The Meg 2: The Trench in theaters
For some reason directed by Ben Wheatley (still chasing the glories of Sightseers and A Field in England), this one-and-a-half-star shark movie steps up a notch in 4DX, because a rampaging requine film is exactly what that film format is made for. The problem is that the first hour feels like a retread of 2020’s Underwater, and it isn’t until the halfway mark that we get to Fun Island, where the idle rich are set up as a buffet for the hungry denizens of the deep. Spread throughout the film’s two hours, though, is about three minutes of a top-notch giant octopus movie, and that’s what you’re left wanting the sequel for. That CG octopus has more personality and better comic timing than any of the actual human cast.

They Cloned Tyrone
They Cloned Tyrone via Netflix
Jamie Foxx’s turn as a pimp named Slick Charles is enough to recommend this film on, though its sci-fi and satire game is just as on point. John Boyega and Teyonah Parris also star in They Cloned Tyrone, a dive into the well of conspiracies that coalesce around the stereotypes that our culture still mold-stamps onto Black communities — as funny and freaky as you would hope for from something determined to vivisect the tropes that our culture can’t let go of some 50 years on. But also, Foxx’s Slick Charles is one for the ages, easily worthy of Black Dynamite’s pimp summit.
Rocky Aur Rani Kii Prem Kahaani in theaters, coming soon to Amazon Prime
A fun and emotionally unpredictable Hindi romantic epic about Laddu empire heir Rocky (Ranveer Singh) and TV personality Rani (Alia Bhatt, from RRR), their dysfunctional families and the weird ways of love. Singh’s fashion sense is keyed into Prince, specifically during the Lovesexy-into-Graffiti Bridge transition, and the musical numbers are propulsive and epic. Audiences unfamiliar with Indian cinema will see the ending coming, but they’ll in no way know where all the journey is going to take them. Like Oppenheimer, this is a surprisingly brisk three hours.

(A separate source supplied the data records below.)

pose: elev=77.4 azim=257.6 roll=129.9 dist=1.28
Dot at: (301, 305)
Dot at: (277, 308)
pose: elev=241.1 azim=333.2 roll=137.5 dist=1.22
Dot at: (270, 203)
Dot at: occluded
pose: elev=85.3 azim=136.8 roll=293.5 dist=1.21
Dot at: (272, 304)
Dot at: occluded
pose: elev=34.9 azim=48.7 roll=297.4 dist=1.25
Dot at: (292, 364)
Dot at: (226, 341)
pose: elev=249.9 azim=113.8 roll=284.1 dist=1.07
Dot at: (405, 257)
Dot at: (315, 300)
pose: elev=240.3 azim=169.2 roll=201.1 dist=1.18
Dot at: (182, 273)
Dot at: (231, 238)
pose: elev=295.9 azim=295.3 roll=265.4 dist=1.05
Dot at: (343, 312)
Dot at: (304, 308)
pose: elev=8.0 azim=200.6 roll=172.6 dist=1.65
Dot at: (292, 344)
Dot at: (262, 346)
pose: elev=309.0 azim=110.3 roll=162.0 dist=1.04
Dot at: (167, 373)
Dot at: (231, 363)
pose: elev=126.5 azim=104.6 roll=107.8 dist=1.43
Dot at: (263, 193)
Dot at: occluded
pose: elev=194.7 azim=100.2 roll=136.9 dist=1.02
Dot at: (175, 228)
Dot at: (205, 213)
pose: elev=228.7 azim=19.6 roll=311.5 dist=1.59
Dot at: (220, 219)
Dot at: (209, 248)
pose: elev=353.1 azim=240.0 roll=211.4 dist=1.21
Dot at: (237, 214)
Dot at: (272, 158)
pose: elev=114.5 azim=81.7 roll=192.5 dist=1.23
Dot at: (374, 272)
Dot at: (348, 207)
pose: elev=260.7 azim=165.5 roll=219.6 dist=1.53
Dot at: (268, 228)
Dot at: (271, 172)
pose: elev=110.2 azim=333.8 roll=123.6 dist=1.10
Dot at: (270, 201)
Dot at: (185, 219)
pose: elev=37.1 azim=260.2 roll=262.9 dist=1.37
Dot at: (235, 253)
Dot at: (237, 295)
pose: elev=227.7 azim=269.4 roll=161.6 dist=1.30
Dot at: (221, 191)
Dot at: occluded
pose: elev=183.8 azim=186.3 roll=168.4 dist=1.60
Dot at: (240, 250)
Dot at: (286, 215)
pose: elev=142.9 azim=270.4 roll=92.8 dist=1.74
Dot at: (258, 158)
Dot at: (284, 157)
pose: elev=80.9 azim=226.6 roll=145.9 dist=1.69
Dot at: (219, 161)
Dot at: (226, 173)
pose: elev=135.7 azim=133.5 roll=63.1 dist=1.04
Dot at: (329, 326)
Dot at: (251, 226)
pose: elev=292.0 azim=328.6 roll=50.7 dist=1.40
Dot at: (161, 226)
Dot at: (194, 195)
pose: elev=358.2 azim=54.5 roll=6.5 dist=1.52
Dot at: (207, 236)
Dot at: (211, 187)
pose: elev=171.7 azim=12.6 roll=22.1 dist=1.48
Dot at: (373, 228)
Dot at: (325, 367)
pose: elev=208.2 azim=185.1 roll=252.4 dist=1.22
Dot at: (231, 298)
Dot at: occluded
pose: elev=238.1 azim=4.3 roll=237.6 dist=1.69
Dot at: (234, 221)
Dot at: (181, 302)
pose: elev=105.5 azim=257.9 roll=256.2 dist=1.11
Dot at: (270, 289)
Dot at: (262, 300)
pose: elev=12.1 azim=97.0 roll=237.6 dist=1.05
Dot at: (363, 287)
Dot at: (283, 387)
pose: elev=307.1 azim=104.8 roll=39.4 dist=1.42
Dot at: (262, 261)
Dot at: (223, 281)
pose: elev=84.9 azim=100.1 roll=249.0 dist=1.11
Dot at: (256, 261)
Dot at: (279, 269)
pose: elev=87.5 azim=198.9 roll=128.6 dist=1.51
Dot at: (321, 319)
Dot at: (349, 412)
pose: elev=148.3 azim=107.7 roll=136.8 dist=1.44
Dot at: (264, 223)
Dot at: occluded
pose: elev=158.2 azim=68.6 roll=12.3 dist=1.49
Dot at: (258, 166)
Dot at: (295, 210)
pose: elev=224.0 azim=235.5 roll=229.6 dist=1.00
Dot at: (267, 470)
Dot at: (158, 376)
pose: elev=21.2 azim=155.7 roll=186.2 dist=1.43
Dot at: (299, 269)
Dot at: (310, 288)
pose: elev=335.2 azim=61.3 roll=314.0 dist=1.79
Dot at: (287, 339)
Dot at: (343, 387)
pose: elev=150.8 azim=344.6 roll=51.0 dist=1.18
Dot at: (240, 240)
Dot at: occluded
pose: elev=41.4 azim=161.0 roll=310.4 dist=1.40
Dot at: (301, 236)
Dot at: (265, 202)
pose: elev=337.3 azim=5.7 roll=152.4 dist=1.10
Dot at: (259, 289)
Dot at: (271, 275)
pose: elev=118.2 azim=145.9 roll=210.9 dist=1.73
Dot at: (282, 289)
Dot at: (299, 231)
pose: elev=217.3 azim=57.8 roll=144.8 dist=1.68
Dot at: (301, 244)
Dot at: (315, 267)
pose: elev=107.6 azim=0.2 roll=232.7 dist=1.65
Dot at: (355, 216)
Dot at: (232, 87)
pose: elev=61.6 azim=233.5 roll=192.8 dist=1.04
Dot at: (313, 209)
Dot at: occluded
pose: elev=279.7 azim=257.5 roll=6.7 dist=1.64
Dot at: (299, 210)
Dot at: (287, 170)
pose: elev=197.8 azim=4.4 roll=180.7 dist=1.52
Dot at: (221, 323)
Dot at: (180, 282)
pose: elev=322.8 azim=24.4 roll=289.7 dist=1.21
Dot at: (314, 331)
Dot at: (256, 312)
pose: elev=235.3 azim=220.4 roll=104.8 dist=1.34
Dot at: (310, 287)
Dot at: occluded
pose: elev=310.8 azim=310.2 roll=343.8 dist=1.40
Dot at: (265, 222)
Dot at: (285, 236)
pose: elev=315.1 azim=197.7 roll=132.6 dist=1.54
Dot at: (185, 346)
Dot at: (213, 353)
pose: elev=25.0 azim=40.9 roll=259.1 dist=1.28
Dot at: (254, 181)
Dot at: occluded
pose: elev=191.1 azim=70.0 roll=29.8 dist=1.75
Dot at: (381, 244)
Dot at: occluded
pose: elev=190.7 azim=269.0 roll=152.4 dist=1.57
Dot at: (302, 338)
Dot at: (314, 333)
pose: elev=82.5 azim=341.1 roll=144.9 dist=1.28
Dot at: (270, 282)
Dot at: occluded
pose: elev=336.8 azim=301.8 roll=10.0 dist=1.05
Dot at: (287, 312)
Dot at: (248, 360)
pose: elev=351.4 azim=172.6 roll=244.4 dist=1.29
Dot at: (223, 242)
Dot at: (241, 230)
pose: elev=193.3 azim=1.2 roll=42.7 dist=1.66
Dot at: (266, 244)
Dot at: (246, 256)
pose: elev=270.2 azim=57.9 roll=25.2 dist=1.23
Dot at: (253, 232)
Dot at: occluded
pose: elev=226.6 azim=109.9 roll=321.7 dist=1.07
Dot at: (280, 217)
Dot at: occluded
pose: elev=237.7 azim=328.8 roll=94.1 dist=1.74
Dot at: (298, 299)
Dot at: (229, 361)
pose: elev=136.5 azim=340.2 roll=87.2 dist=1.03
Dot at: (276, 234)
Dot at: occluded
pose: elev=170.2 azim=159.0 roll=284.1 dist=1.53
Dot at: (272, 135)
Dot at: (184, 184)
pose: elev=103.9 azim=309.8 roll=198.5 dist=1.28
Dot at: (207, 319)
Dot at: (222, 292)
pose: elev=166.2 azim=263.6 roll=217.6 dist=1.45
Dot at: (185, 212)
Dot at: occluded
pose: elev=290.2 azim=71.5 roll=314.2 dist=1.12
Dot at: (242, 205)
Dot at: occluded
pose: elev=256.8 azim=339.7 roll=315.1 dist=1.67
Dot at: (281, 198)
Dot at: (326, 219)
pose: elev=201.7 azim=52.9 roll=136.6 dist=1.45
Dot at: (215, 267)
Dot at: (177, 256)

The Reluctant Icon on Blu-ray from Severin
Debuting as part of Severin Films’ resplendent The Sensual World of Black Emanuelle box set, this short documentary from the incomparable Kier-La Janisse (House of Psychotic Women, Woodlands Dark and Days Bewitched) is a protean look at the life and career of cult icon Laura Gemser and her personification of investigative photojournalist Mae “Emanuelle” Jordan. Janisse has peerless instincts, and she pays respectful and affectionate tribute to an icon who retired on her own terms.
“Card Zero”on Blu-ray from ETR/Vinegar Syndrome, and streaming via ScreamBox
A prequel to this spring’s lysergic found-footage freakout The Outwaters, this remarkable short shows that writer-director Robbie Banfitch could easily make visceral docudramas about young relationships, but his impulse to make genuinely unsettling horror won out. If I still did festival shorts programming, this would be at the top of the list.
Taylor Mac’s 24-Decade History of Popular Music via Max
Given the homophobic tear David Zaslav went on when canceling Talk Show the Game Show and At Home With Amy Sedaris, transforming TruTV into all Impractical Jokers all the time, it’s amazing that anything as queer, empathetic and exceptionally mounted as this documentary managed to emerge under the regime of criminal against cinema Zaslav. This is a two-hour dip into the epic, 24-hour mounting of performance artist/actual genius Taylor Mac’s journey through 240 years of American popular music, spanning from 1776 through 2016. Every single musician should be watching this and taking notes, because there’s simply nothing else to compare it to.